Mangels genauester Fachkenntnis in diesem Gebiet muss ich jetzt mal die Fachleute hier fragen, bevor ich morgen anfange, rumzutelefonieren deswegen:

Mandant (Engländer) lebt in Deutschland. Seine Mutter (Engländerin) ist Rentnerin und lebt bislang noch in UK, ist dort auch versichert. Da sie nach seiner Aussage demnächst nicht mehr alleine wohnen kann, ist der Plan, sie nach Deutschland umziehen zu lassen und hier einen Platz im betreuten Wohnen und später evtl. einen Pflegeplatz zu suchen, in der Nähe der Kinder.

  • Was ist zu beachten, was ist zu tun, um die Dame hier ins soziale System zu bekommen?
  • Wo muss man hingehen, welche Formulare braucht man, was muss man nachweisen?
  • Werden die Abgaben dann auf die englische Rente berechnet?
  • Im Netz habe ich den Hinweis gefunden, dass man bei Pflege auch ans originäre Sozialsystem rangehen kann, stimmt das?
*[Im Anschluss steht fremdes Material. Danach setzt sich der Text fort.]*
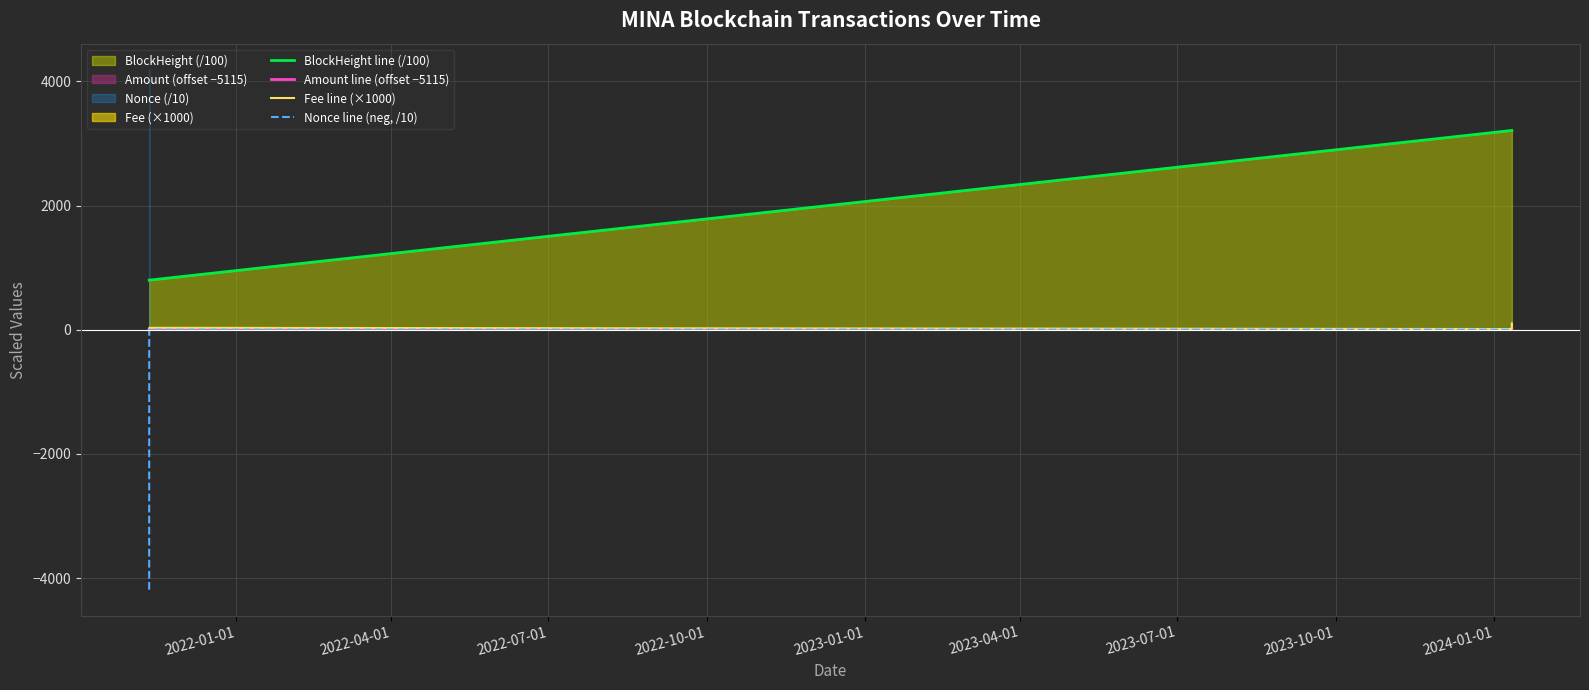

Which series has the widest spread of values?

Nonce line (neg, /10)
Welches Pflegekassensystem gibt es in UK?
  • Wartezeit im deutschen System oder übernehmen die ohne Probleme die englischen Versicherungszeiten? (Folgefrage wäre dann: Gibt es für solche Fälle einen EU-internen Kostenausgleich zwischen den Ländern? Sonst wird das aufnehmende Land ja mehr belastet und das abgebende Land behält die eingesammelten Gelder und freut sich...)

Da bin ich mal gespannt, was Ihr dazu wisst. Danke im voraus!